Where do I put shared UI components?

Under components/ next to your pages/ folder. A HeaderComponent that owns the nav locators is instantiated inside every page object that displays a header.

Can page objects call the API?

They can, but prefer to inject an APIRequestContext through a fixture. Keep 'talking to the UI' and 'talking to the backend' as separate collaborators — it makes tests easier to reason about.

How do I handle navigation between pages?

An action that navigates away can return the new page object: async openCart(): Promise<CartPage> { await this.cartLink.click(); return new CartPage(this.page); }

Should page objects use data-testid attributes?

Prefer accessible locators (getByRole, getByLabel) because they double as an accessibility guardrail. Fall back to data-testid only for elements that genuinely have no accessible name — icon buttons, decorative wrappers, third-party embeds. When you do use data-testid, define it in the page object, never in the test.

How big should a page object get?

As a rule of thumb, if a page object grows past 300 lines or exposes more than a dozen actions, the screen it models is probably really two or three collaborating components. Extract them. Small, focused classes are easier to reason about, easier to reuse, and easier to delete when the product changes.

Do I need a separate page object for every URL?

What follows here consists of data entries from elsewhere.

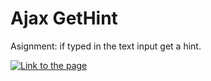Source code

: # Ajax GetHint

Asignment: if typed in the text input get a hint.

[![Link to the page]()](http://24418.hosts.ma-cloud.nl/bewijzenmap/periode1.3/bap/ajaxGethint/)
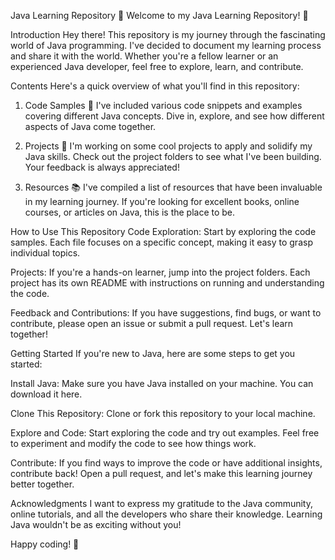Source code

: Java Learning Repository 🚀
Welcome to my Java Learning Repository! 👋

Introduction
Hey there! This repository is my journey through the fascinating world of Java programming. I've decided to document my learning process and share it with the world. Whether you're a fellow learner or an experienced Java developer, feel free to explore, learn, and contribute.

Contents
Here's a quick overview of what you'll find in this repository:

1. Code Samples 📝
I've included various code snippets and examples covering different Java concepts. Dive in, explore, and see how different aspects of Java come together.

2. Projects 🚧
I'm working on some cool projects to apply and solidify my Java skills. Check out the project folders to see what I've been building. Your feedback is always appreciated!

3. Resources 📚
I've compiled a list of resources that have been invaluable in my learning journey. If you're looking for excellent books, online courses, or articles on Java, this is the place to be.

How to Use This Repository
Code Exploration: Start by exploring the code samples. Each file focuses on a specific concept, making it easy to grasp individual topics.

Projects: If you're a hands-on learner, jump into the project folders. Each project has its own README with instructions on running and understanding the code.

Feedback and Contributions: If you have suggestions, find bugs, or want to contribute, please open an issue or submit a pull request. Let's learn together!

Getting Started
If you're new to Java, here are some steps to get you started:

Install Java: Make sure you have Java installed on your machine. You can download it here.

Clone This Repository: Clone or fork this repository to your local machine.

Explore and Code: Start exploring the code and try out examples. Feel free to experiment and modify the code to see how things work.

Contribute: If you find ways to improve the code or have additional insights, contribute back! Open a pull request, and let's make this learning journey better together.

Acknowledgments
I want to express my gratitude to the Java community, online tutorials, and all the developers who share their knowledge. Learning Java wouldn't be as exciting without you!

Happy coding! 🚀
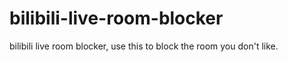 # bilibili-live-room-blocker
bilibili live room blocker, use this to block the room you don't like.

Usually yes — one page object per user-visible screen keeps responsibilities clean. Two exceptions: modals and drawers that appear over any page are better modelled as component objects, and multi-step wizards can share a single page object per step or one aggregate object with clearly named methods per step.

Summary

The Page Object Model is the backbone of any Playwright suite that has to survive real product change. Encapsulate locators and behaviour per screen, keep assertions in tests, inject page objects with fixtures, and prefer composition over inheritance. Do that and your tests read like specifications — while a UI redesign turns from a week of firefighting into a single well-scoped pull request.

The framework does not stop you from writing tests without page objects — Playwright is happy to run raw scripts. But every team we have worked with that scaled past a hundred tests eventually landed on some flavour of POM, because the alternative is a tangled ball of duplicated selectors that resists every UI redesign. Save yourself that migration and adopt the pattern from day one.

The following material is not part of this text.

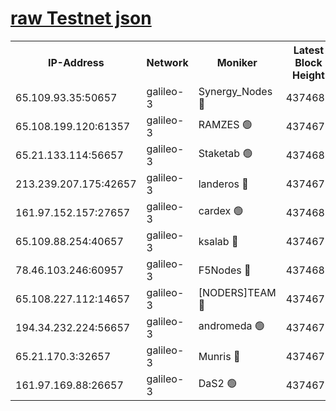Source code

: [raw Testnet json](https://rpc-check.androt.stavr.tech/androt/rpcandrot_result.json)
=

<table><tr><th>IP-Address</th><th>Network</th><th>Moniker</th><th>Latest Block Height</th><th>Earliest Block Height</th><th>Catching Up</th><th>Tx Index</th><th>Voting Power</th><th>Scan Time</th></tr><tr><td>65.109.93.35:50657</td><td>galileo-3</td><td>Synergy_Nodes 🔴</td><td>4374680</td><td>0</td><td>False</td><td>on</td><td>960605</td><td>2023-12-25T13:41:11.174254111UTC</td></tr><tr><td>65.108.199.120:61357</td><td>galileo-3</td><td>RAMZES 🟢</td><td>4374678</td><td>1</td><td>False</td><td>on</td><td>0</td><td>2023-12-25T13:40:57.881240608UTC</td></tr><tr><td>65.21.133.114:56657</td><td>galileo-3</td><td>Staketab 🟢</td><td>4374680</td><td>90001</td><td>False</td><td>on</td><td>0</td><td>2023-12-25T13:41:12.261961749UTC</td></tr><tr><td>213.239.207.175:42657</td><td>galileo-3</td><td>landeros 🔴</td><td>4374676</td><td>2642001</td><td>False</td><td>on</td><td>73</td><td>2023-12-25T13:40:45.815976832UTC</td></tr><tr><td>161.97.152.157:27657</td><td>galileo-3</td><td>cardex 🟢</td><td>4374680</td><td>2945323</td><td>False</td><td>on</td><td>0</td><td>2023-12-25T13:41:11.560858109UTC</td></tr><tr><td>65.109.88.254:40657</td><td>galileo-3</td><td>ksalab 🔴</td><td>4374677</td><td>3000356</td><td>False</td><td>on</td><td>31618</td><td>2023-12-25T13:40:53.463294117UTC</td></tr><tr><td>78.46.103.246:60957</td><td>galileo-3</td><td>F5Nodes 🔴</td><td>4374680</td><td>3057001</td><td>False</td><td>off</td><td>24</td><td>2023-12-25T13:41:11.881310782UTC</td></tr><tr><td>65.108.227.112:14657</td><td>galileo-3</td><td>[NODERS]TEAM 🔴</td><td>4374676</td><td>3176323</td><td>False</td><td>on</td><td>959621</td><td>2023-12-25T13:40:46.134026729UTC</td></tr><tr><td>194.34.232.224:56657</td><td>galileo-3</td><td>andromeda 🟢</td><td>4374677</td><td>4274677</td><td>False</td><td>off</td><td>0</td><td>2023-12-25T13:40:52.642630671UTC</td></tr><tr><td>65.21.170.3:32657</td><td>galileo-3</td><td>Munris 🔴</td><td>4374679</td><td>4274679</td><td>False</td><td>off</td><td>416</td><td>2023-12-25T13:41:02.589539310UTC</td></tr><tr><td>161.97.169.88:26657</td><td>galileo-3</td><td>DaS2 🟢</td><td>4374677</td><td>4326001</td><td>False</td><td>on</td><td>0</td><td>2023-12-25T13:40:53.107501311UTC</td></tr></table>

Combine everything in this guide — small focused page objects, composition over inheritance, fixtures for dependency injection, assertions kept firmly in the tests — and you have the foundation that the rest of an enterprise framework (custom reporters, tagging, data-driven cases, CI parallelism) builds on top of. Master POM first, and the rest of the automation stack falls into place around it.